When asked about why he chose to focus his comedy on politics he said: "It was the comedy I'd always liked most, before I started doing comedy. Also, I don't have very good observations about life, so if I'd tried to be an observational comedian, I wouldn't have gotten anywhere. My home life was stable. My parents love me. I've got really nothing to talk about. The worst kind of parents from a comedian's point of view."

=== Edinburgh fringe shows ===

| Year | Show name | Notes |
| 1999 | So You Think You're Funny | New act competition. Finalist |
| 2000 | The Comedy Zone | New act showcase |
| 2001 | Andy Zaltzman versus the Dog of Doom | Nominated for Best Newcomer at the Perrier Comedy Awards |
| 2002 | Andy Zaltzman Unveils the 2002 Catapult of Truth |  |
| 2003 | Edinburgh and Beyond | Showcase. With John Oliver and Rob Deering |
| 2004 | Erm... It's About The World... I Think You'd Better Sit Down | With John Oliver |
| 2005 | John Oliver and Andy Zaltzman issue a list of demands and await your response with interest |
| 2006 | Andy Zaltzman Detonates 70 Minutes of Unbridled Afternoon |  |
| 2007 | Andy Zaltzman, 32, Administers His Emergency Dose of Afternoon Utopia, Steps Back And Waits To See What Happens |  |
| 2008 | Andy Zaltzman Boldly Unbuttons The Cloak of Civilisation, But Is Perplexed And Perturbed By What He Finds Lurking Beneath |  |
| 2010 | Andy Zaltzman Swears to Tell the Truth, Half the Truth, and Everything But the Truth |
| 2011 | Andy Zaltzman: Armchair Revolutionary |  |
| 2013 | Andy Zaltzman: Satirist for Hire |  |
| 2014 | Andy Zaltzman: Looks At Some Of The News (briefly) And Is Confused By Most Of It |  |
| 2016 | Andy Zaltzman: Plan Z |  |
| 2017 | Andy Zaltzman: 2017 – The Certifiable History. |  |
| 2018 | Right Questions, Wrong Answers. |  |
| 2019 | Andy Zaltzman: Satirist For Hire – Blindfold Cliff-Edge Unicorn Brexit Britain Bogus Prime Minister Democrageddon American Elections Cricket World Cup General State of the World Specials. |  |

==Personal life==
Zaltzman's wife is a barrister and they have two children, a daughter born in January 2007 and a son born in December 2008. Zaltzman delivered his son at home when his wife went into labour suddenly. His sister Helen Zaltzman is a comedian and podcaster. He has played club cricket for Penshurst Park Cricket Club near Tonbridge in Kent.

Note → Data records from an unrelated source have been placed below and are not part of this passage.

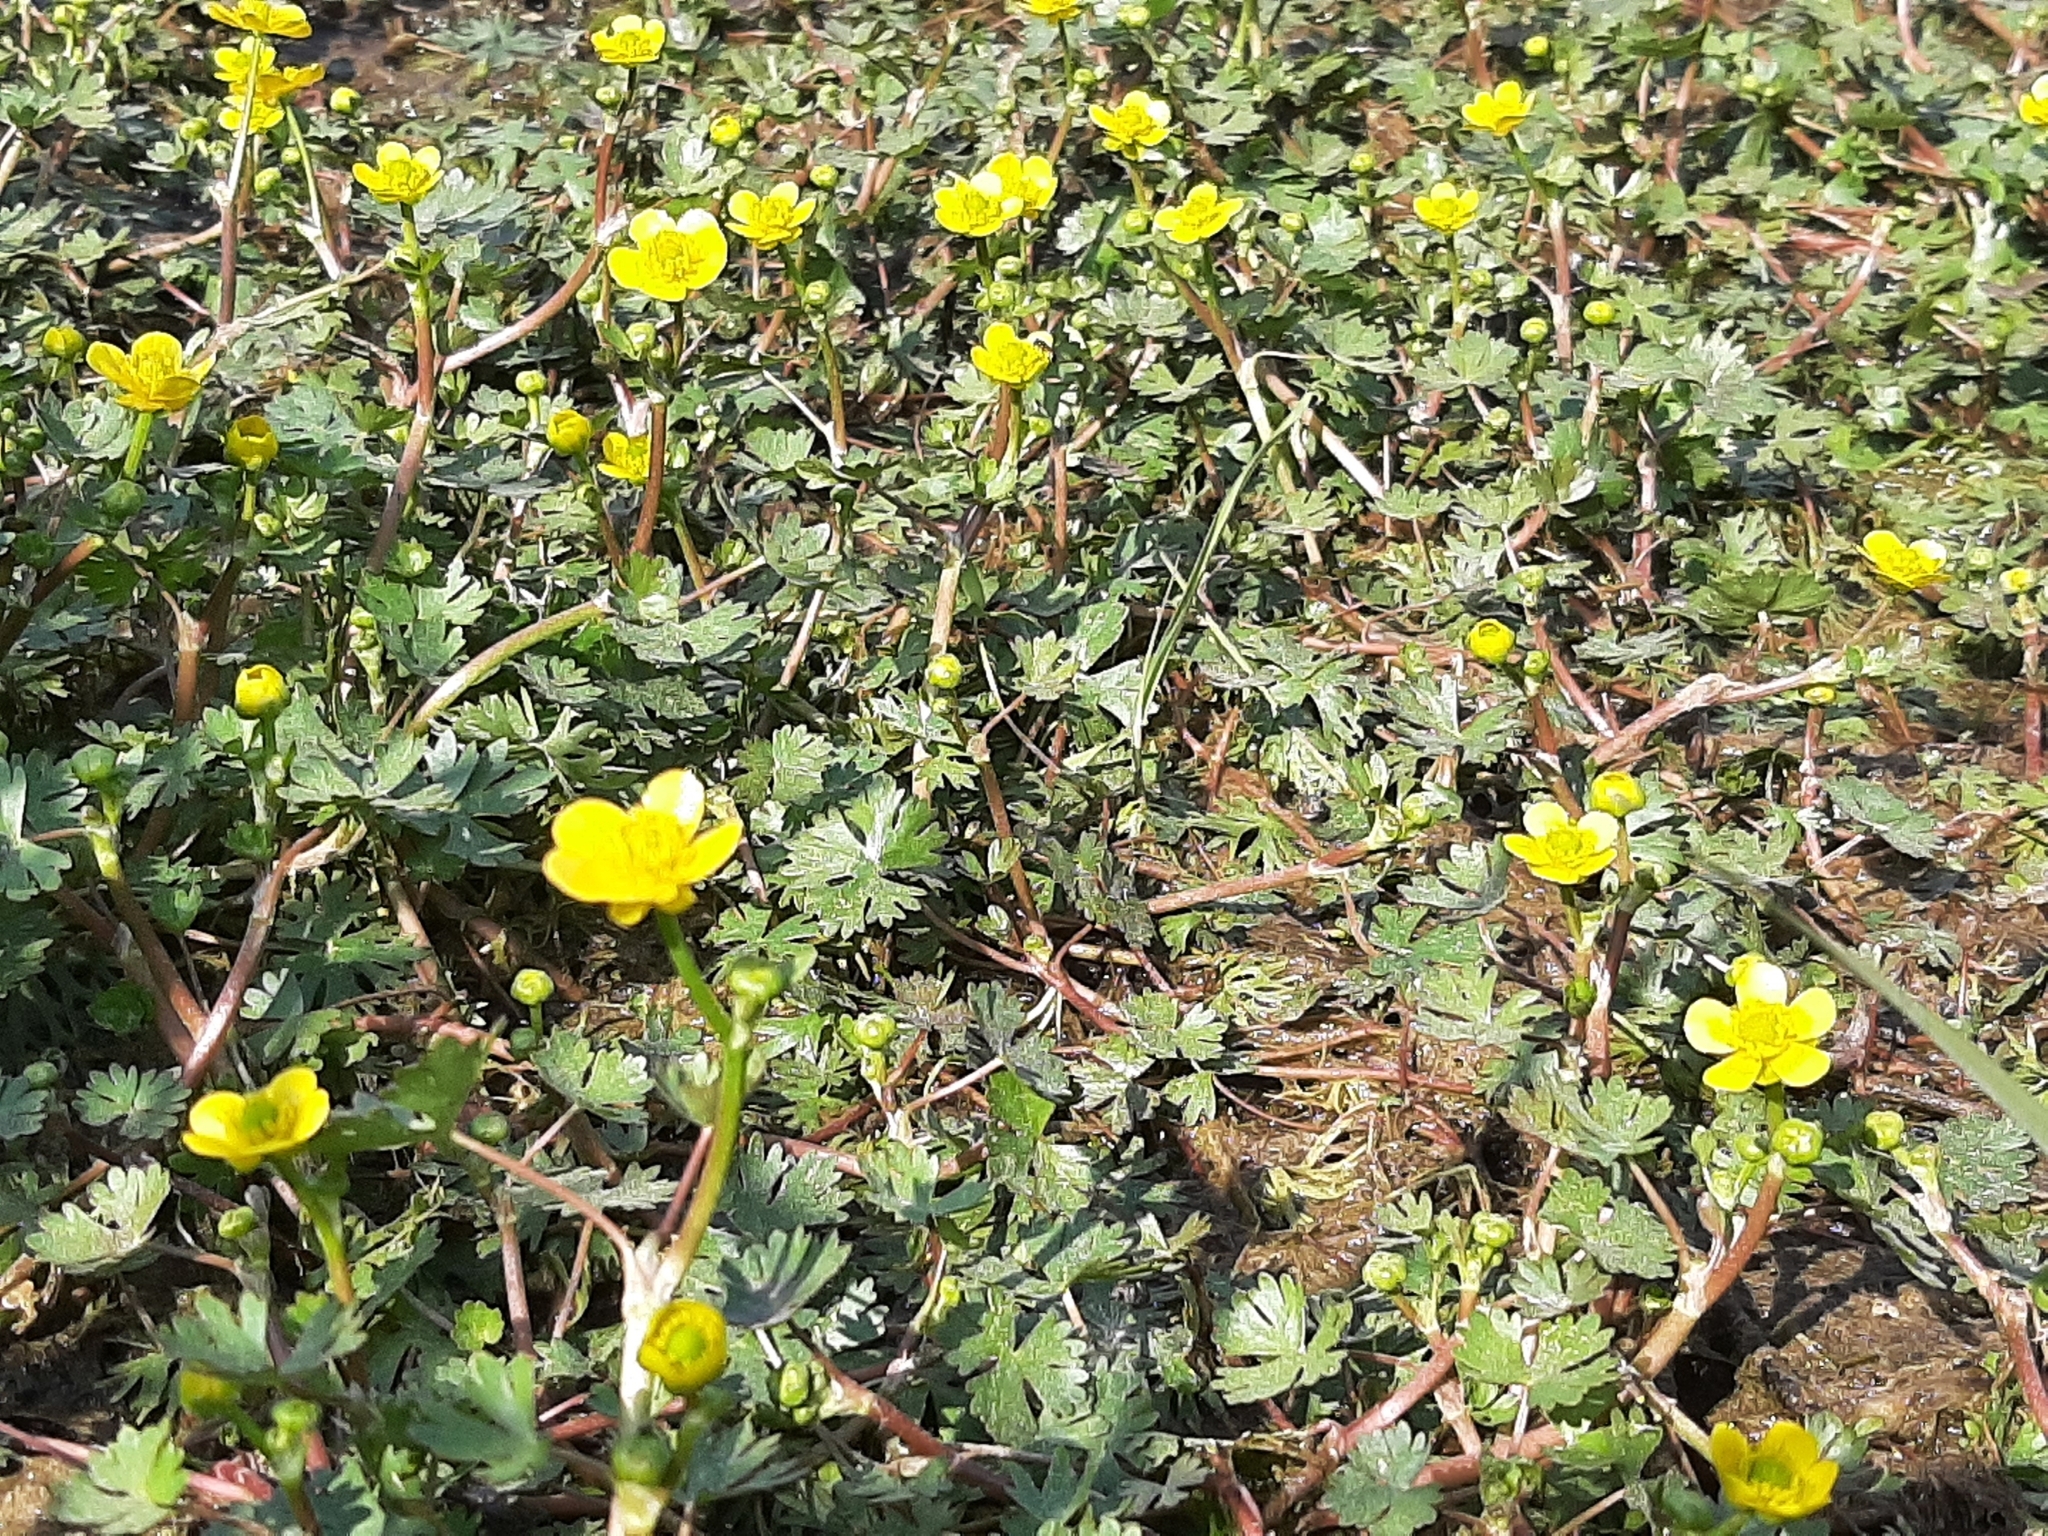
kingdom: Plantae
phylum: Tracheophyta
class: Magnoliopsida
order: Ranunculales
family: Ranunculaceae
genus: Ranunculus
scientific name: Ranunculus gmelinii
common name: Gmelin's buttercup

When asked about his Jewish identity, Zaltzman said he was not "particularly Jewish" and followed up with: "I grew up in Tunbridge Wells, so the nearest synagogue was about 30 miles away. My father was already lapsed. My mother converted to Judaism purely to please my father's parents. We had sort of an outline of a Jewish upbringing. So second-generation lapsed. My father's parents were full-on Zionists, but they lived in South Africa so we didn't see them that much. I sort of feel Jewish, but it doesn't inform my life or comedy particularly."